Organisations, Guest says, opt for, and then get hooked on, the easiest option, which often means bringing in the consultants to conduct a survey. His recommendation is to give up the multiple-choice options and concentrate on good management and good HR practice. That’s certainly not bad advice – but, of course, some people would probably call it employee engagement. 

 

Engagement by geography

US and Canada 29%

Australia and New Zealand 24%

Latin America 21%

Commonwealth of Independent States 18%

Western Europe 14%

Southeast Asia 12%

Central and Eastern Europe 11%

Middle East and North Africa 10%

South Asia 10%

Sub-Saharan Africa 10%

East Asia 6%

  

Please stop ignoring us Tracey…

When Glenn Tunstall arrived at Kingston Police in 2013, it was a “pretty sad place to be”, he says, with poor sickness levels and low morale. And before he could even think about engagement, he had to gain the trust of the workforce.

“The police have a very difficult culture. There are some amazing people who do amazing things day in, day out, but the culture is ‘it is trendy to be negative’. The challenge for me was how to build credibility and trust.”

He needed a big win, which came when an officer complained about poor radio reception affecting safety in a particular area – an issue the team felt had been ignored. A few months later, a new aerial was up. Concerned that the existing performance culture meant little to officers, Tunstall also gave responsibility for performance back to individuals and took down the performance graphs that lined the walls, replacing them with a ‘You said, we did’ board.

“I think a lot of people make the mistake of trying to run into an engagement programme before you have got that credibility and trust,” he says. “Until you’ve got that, it’s just meaningless.”

After attending a talk by David MacLeod, he built a plan around the four enablers of employee engagement, creating a strategic vision (to be the best local police service in the country), getting managers on board, ensuring organisational integrity (“one of the agreements we made with our staff was that whenever we made a decision we would always explain the ‘why’ behind the decision”) and giving staff a voice, including enlisting their help in creating plans to tackle specific crime problems, as well as bigger issues such as the borough budget.

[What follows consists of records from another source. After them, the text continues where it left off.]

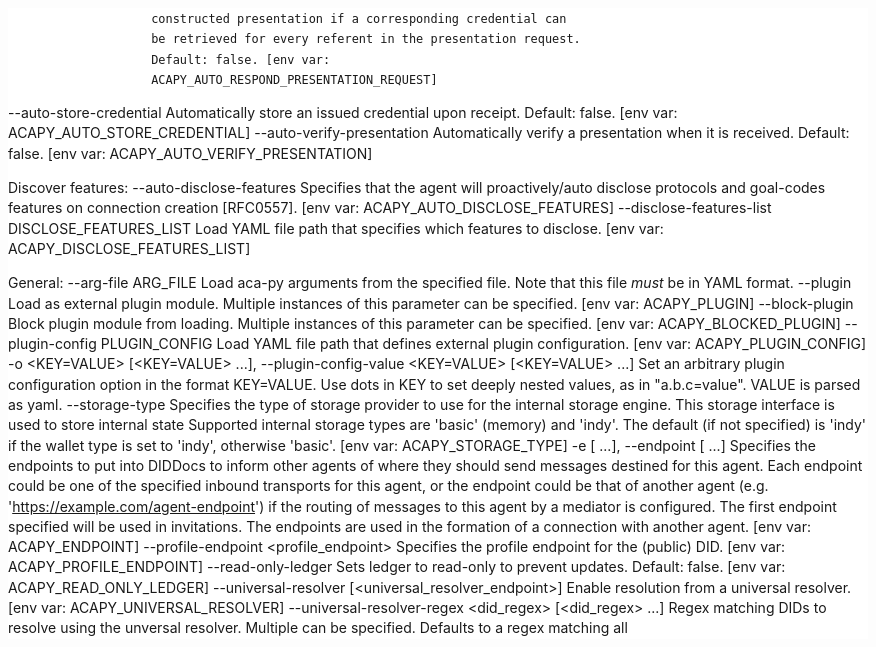                         constructed presentation if a corresponding credential can
                        be retrieved for every referent in the presentation request.
                        Default: false. [env var:
                        ACAPY_AUTO_RESPOND_PRESENTATION_REQUEST]
  --auto-store-credential
                        Automatically store an issued credential upon receipt.
                        Default: false. [env var: ACAPY_AUTO_STORE_CREDENTIAL]
  --auto-verify-presentation
                        Automatically verify a presentation when it is received.
                        Default: false. [env var: ACAPY_AUTO_VERIFY_PRESENTATION]

Discover features:
  --auto-disclose-features
                        Specifies that the agent will proactively/auto disclose
                        protocols and goal-codes features on connection creation
                        [RFC0557]. [env var: ACAPY_AUTO_DISCLOSE_FEATURES]
  --disclose-features-list DISCLOSE_FEATURES_LIST
                        Load YAML file path that specifies which features to
                        disclose. [env var: ACAPY_DISCLOSE_FEATURES_LIST]

General:
  --arg-file ARG_FILE   Load aca-py arguments from the specified file. Note that
                        this file *must* be in YAML format.
  --plugin <module>     Load <module> as external plugin module. Multiple instances
                        of this parameter can be specified. [env var: ACAPY_PLUGIN]
  --block-plugin <module>
                        Block <module> plugin module from loading. Multiple
                        instances of this parameter can be specified. [env var:
                        ACAPY_BLOCKED_PLUGIN]
  --plugin-config PLUGIN_CONFIG
                        Load YAML file path that defines external plugin
                        configuration. [env var: ACAPY_PLUGIN_CONFIG]
  -o <KEY=VALUE> [<KEY=VALUE> ...], --plugin-config-value <KEY=VALUE> [<KEY=VALUE> ...]
                        Set an arbitrary plugin configuration option in the format
                        KEY=VALUE. Use dots in KEY to set deeply nested values, as
                        in "a.b.c=value". VALUE is parsed as yaml.
  --storage-type <storage-type>
                        Specifies the type of storage provider to use for the
                        internal storage engine. This storage interface is used to
                        store internal state Supported internal storage types are
                        'basic' (memory) and 'indy'. The default (if not specified)
                        is 'indy' if the wallet type is set to 'indy', otherwise
                        'basic'. [env var: ACAPY_STORAGE_TYPE]
  -e <endpoint> [<endpoint> ...], --endpoint <endpoint> [<endpoint> ...]
                        Specifies the endpoints to put into DIDDocs to inform other
                        agents of where they should send messages destined for this
                        agent. Each endpoint could be one of the specified inbound
                        transports for this agent, or the endpoint could be that of
                        another agent (e.g. 'https://example.com/agent-endpoint') if
                        the routing of messages to this agent by a mediator is
                        configured. The first endpoint specified will be used in
                        invitations. The endpoints are used in the formation of a
                        connection with another agent. [env var: ACAPY_ENDPOINT]
  --profile-endpoint <profile_endpoint>
                        Specifies the profile endpoint for the (public) DID. [env
                        var: ACAPY_PROFILE_ENDPOINT]
  --read-only-ledger    Sets ledger to read-only to prevent updates. Default: false.
                        [env var: ACAPY_READ_ONLY_LEDGER]
  --universal-resolver [<universal_resolver_endpoint>]
                        Enable resolution from a universal resolver. [env var:
                        ACAPY_UNIVERSAL_RESOLVER]
  --universal-resolver-regex <did_regex> [<did_regex> ...]
                        Regex matching DIDs to resolve using the unversal resolver.
                        Multiple can be specified. Defaults to a regex matching all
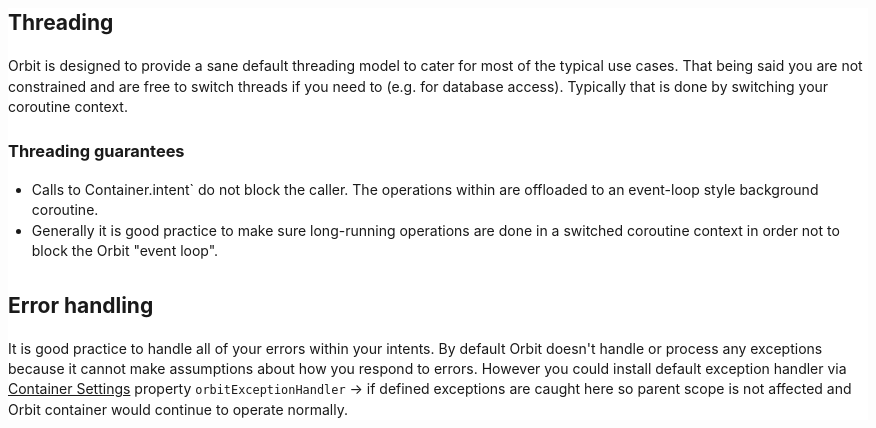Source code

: ## Threading

Orbit is designed to provide a sane default threading model to cater for most of
the typical use cases. That being said you are not constrained and are free to
switch threads if you need to (e.g. for database access). Typically that is
done by switching your coroutine context.

### Threading guarantees

- Calls to Container.intent` do not block the caller. The
  operations within are offloaded to an event-loop style background coroutine.
- Generally it is good practice to make sure long-running operations are done
  in a switched coroutine context in order not to block the Orbit "event
  loop".

## Error handling

It is good practice to handle all of your errors within your intents.
By default Orbit doesn't handle or process any exceptions because it cannot
make assumptions about how you respond to errors. However you could install
default exception handler via
[Container Settings](pathname:///dokka/orbit-core/org.orbitmvi.orbit/-container/-settings/)
property `orbitExceptionHandler` -> if defined exceptions are caught here so
parent scope is not affected and Orbit container
would continue to operate normally.
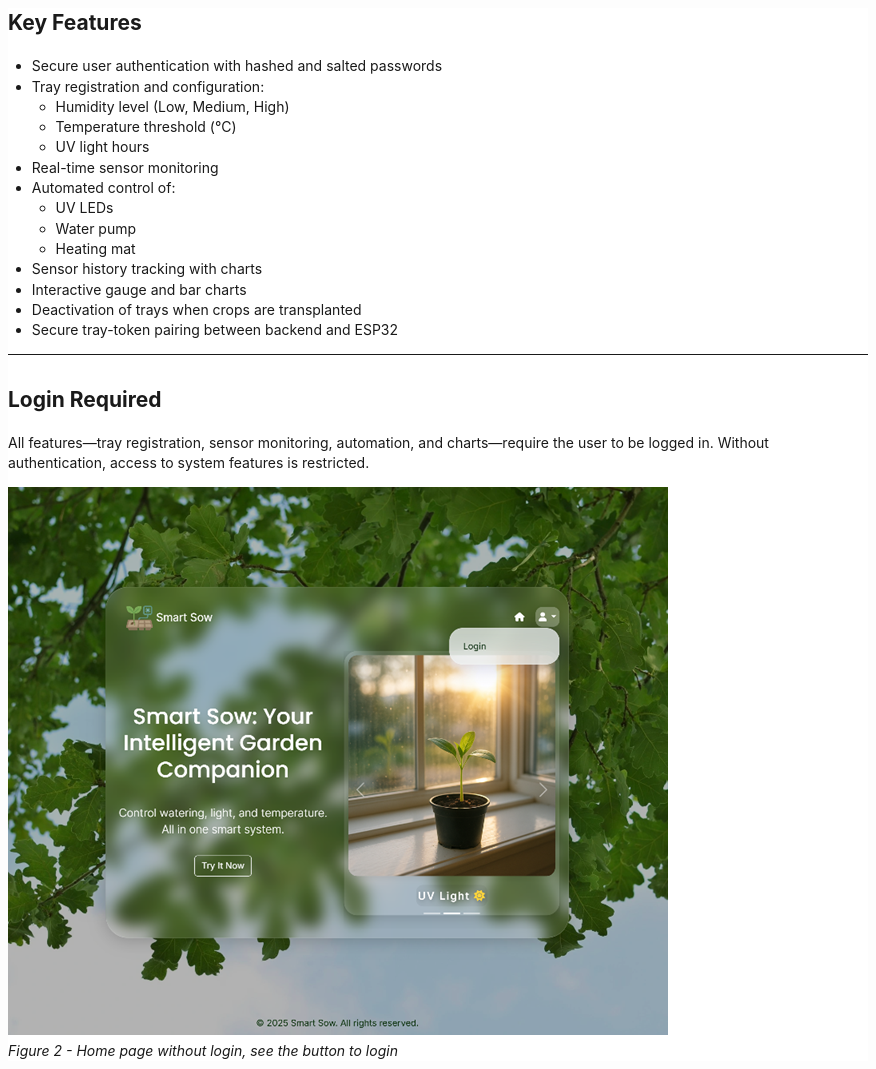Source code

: 
## Key Features

- Secure user authentication with hashed and salted passwords
- Tray registration and configuration:
  - Humidity level (Low, Medium, High)
  - Temperature threshold (°C)
  - UV light hours
- Real-time sensor monitoring
- Automated control of:
  - UV LEDs
  - Water pump
  - Heating mat
- Sensor history tracking with charts
- Interactive gauge and bar charts
- Deactivation of trays when crops are transplanted
- Secure tray-token pairing between backend and ESP32

---

## Login Required

All features—tray registration, sensor monitoring, automation, and charts—require the user to be logged in. Without authentication, access to system features is restricted.

![Homepage-login](./assets/images/readme/home-page-login.png)  
*Figure 2 - Home page without login, see the button to login*
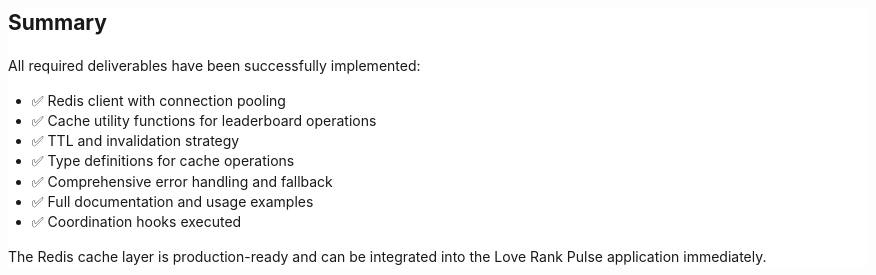 ## Summary

All required deliverables have been successfully implemented:
- ✅ Redis client with connection pooling
- ✅ Cache utility functions for leaderboard operations
- ✅ TTL and invalidation strategy
- ✅ Type definitions for cache operations
- ✅ Comprehensive error handling and fallback
- ✅ Full documentation and usage examples
- ✅ Coordination hooks executed

The Redis cache layer is production-ready and can be integrated into the Love Rank Pulse application immediately.
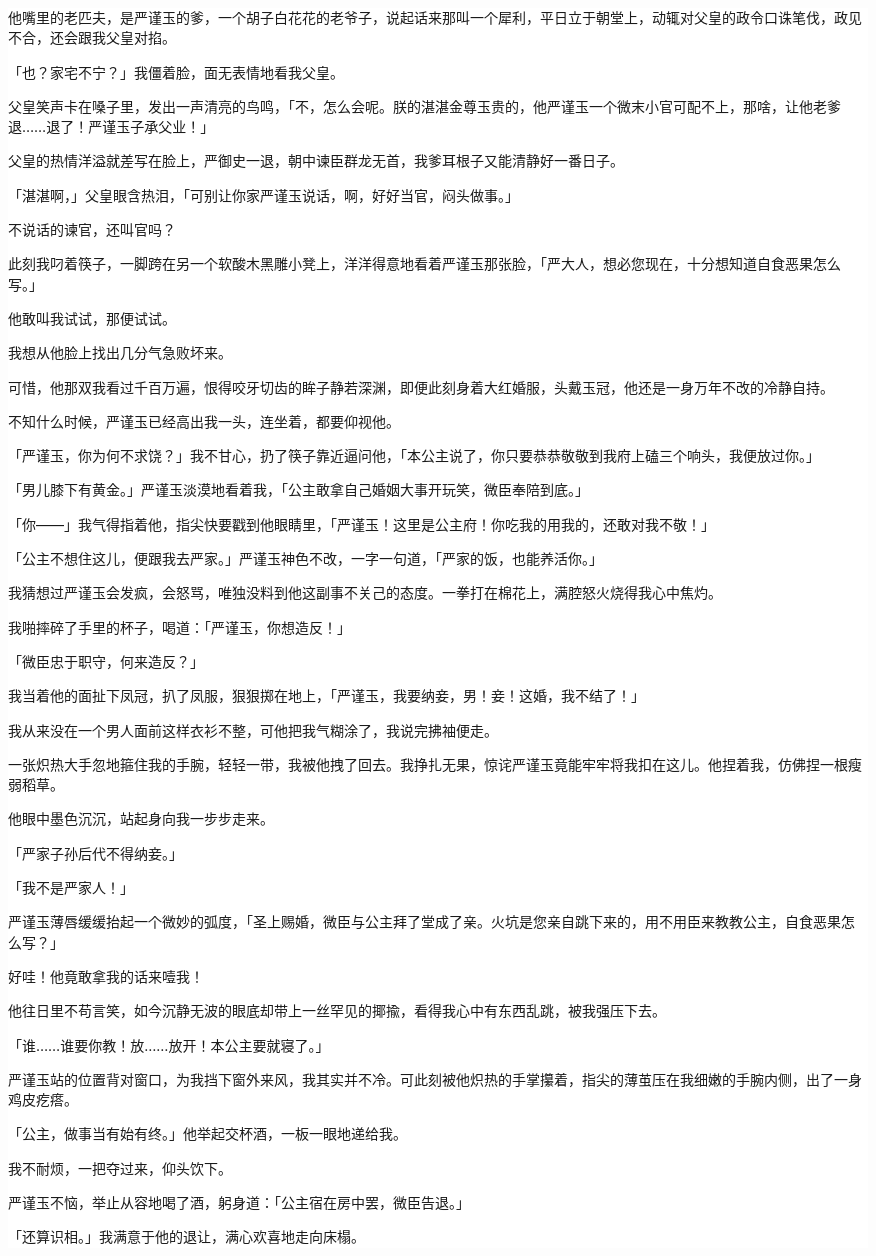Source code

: 他嘴里的老匹夫，是严谨玉的爹，一个胡子白花花的老爷子，说起话来那叫一个犀利，平日立于朝堂上，动辄对父皇的政令口诛笔伐，政见不合，还会跟我父皇对掐。

「也？家宅不宁？」我僵着脸，面无表情地看我父皇。

父皇笑声卡在嗓子里，发出一声清亮的鸟鸣，「不，怎么会呢。朕的湛湛金尊玉贵的，他严谨玉一个微末小官可配不上，那啥，让他老爹退……退了！严谨玉子承父业！」

父皇的热情洋溢就差写在脸上，严御史一退，朝中谏臣群龙无首，我爹耳根子又能清静好一番日子。

「湛湛啊，」父皇眼含热泪，「可别让你家严谨玉说话，啊，好好当官，闷头做事。」

不说话的谏官，还叫官吗？

此刻我叼着筷子，一脚跨在另一个软酸木黑雕小凳上，洋洋得意地看着严谨玉那张脸，「严大人，想必您现在，十分想知道自食恶果怎么写。」

他敢叫我试试，那便试试。

我想从他脸上找出几分气急败坏来。

可惜，他那双我看过千百万遍，恨得咬牙切齿的眸子静若深渊，即便此刻身着大红婚服，头戴玉冠，他还是一身万年不改的冷静自持。

不知什么时候，严谨玉已经高出我一头，连坐着，都要仰视他。

「严谨玉，你为何不求饶？」我不甘心，扔了筷子靠近逼问他，「本公主说了，你只要恭恭敬敬到我府上磕三个响头，我便放过你。」

「男儿膝下有黄金。」严谨玉淡漠地看着我，「公主敢拿自己婚姻大事开玩笑，微臣奉陪到底。」

「你——」我气得指着他，指尖快要戳到他眼睛里，「严谨玉！这里是公主府！你吃我的用我的，还敢对我不敬！」

「公主不想住这儿，便跟我去严家。」严谨玉神色不改，一字一句道，「严家的饭，也能养活你。」

我猜想过严谨玉会发疯，会怒骂，唯独没料到他这副事不关己的态度。一拳打在棉花上，满腔怒火烧得我心中焦灼。

我啪摔碎了手里的杯子，喝道：「严谨玉，你想造反！」

「微臣忠于职守，何来造反？」

我当着他的面扯下凤冠，扒了凤服，狠狠掷在地上，「严谨玉，我要纳妾，男！妾！这婚，我不结了！」

我从来没在一个男人面前这样衣衫不整，可他把我气糊涂了，我说完拂袖便走。

一张炽热大手忽地箍住我的手腕，轻轻一带，我被他拽了回去。我挣扎无果，惊诧严谨玉竟能牢牢将我扣在这儿。他捏着我，仿佛捏一根瘦弱稻草。

他眼中墨色沉沉，站起身向我一步步走来。

「严家子孙后代不得纳妾。」

「我不是严家人！」

严谨玉薄唇缓缓抬起一个微妙的弧度，「圣上赐婚，微臣与公主拜了堂成了亲。火坑是您亲自跳下来的，用不用臣来教教公主，自食恶果怎么写？」

好哇！他竟敢拿我的话来噎我！

他往日里不苟言笑，如今沉静无波的眼底却带上一丝罕见的揶揄，看得我心中有东西乱跳，被我强压下去。

「谁……谁要你教！放……放开！本公主要就寝了。」

严谨玉站的位置背对窗口，为我挡下窗外来风，我其实并不冷。可此刻被他炽热的手掌攥着，指尖的薄茧压在我细嫩的手腕内侧，出了一身鸡皮疙瘩。

「公主，做事当有始有终。」他举起交杯酒，一板一眼地递给我。

我不耐烦，一把夺过来，仰头饮下。

严谨玉不恼，举止从容地喝了酒，躬身道：「公主宿在房中罢，微臣告退。」

「还算识相。」我满意于他的退让，满心欢喜地走向床榻。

Success stories were also promoted in the press and one officer was tasked with looking after social media – dramatically increasing engagement with the borough’s Facebook page. One  inventive post, an open letter to suspected burglar Tracey Dyke urging her to stop “blanking us”, went viral. She was spotted by a follower, who called the police, and was later jailed.

Between mid-2013 and mid-2016, Kingston doubled the number of crimes solved and reduced complaints from the community by 59 per cent. In terms of staff engagement, the borough now outperforms the Met, with a score of 59 per cent, compared to 42 per cent for the organisation as a whole.

“It was hard work – the hardest thing I’ve done in 30 years of policing,” says Tunstall. “In the last 10 years especially, I had to make life and death decisions. That was easier than delivering an engaged workforce.”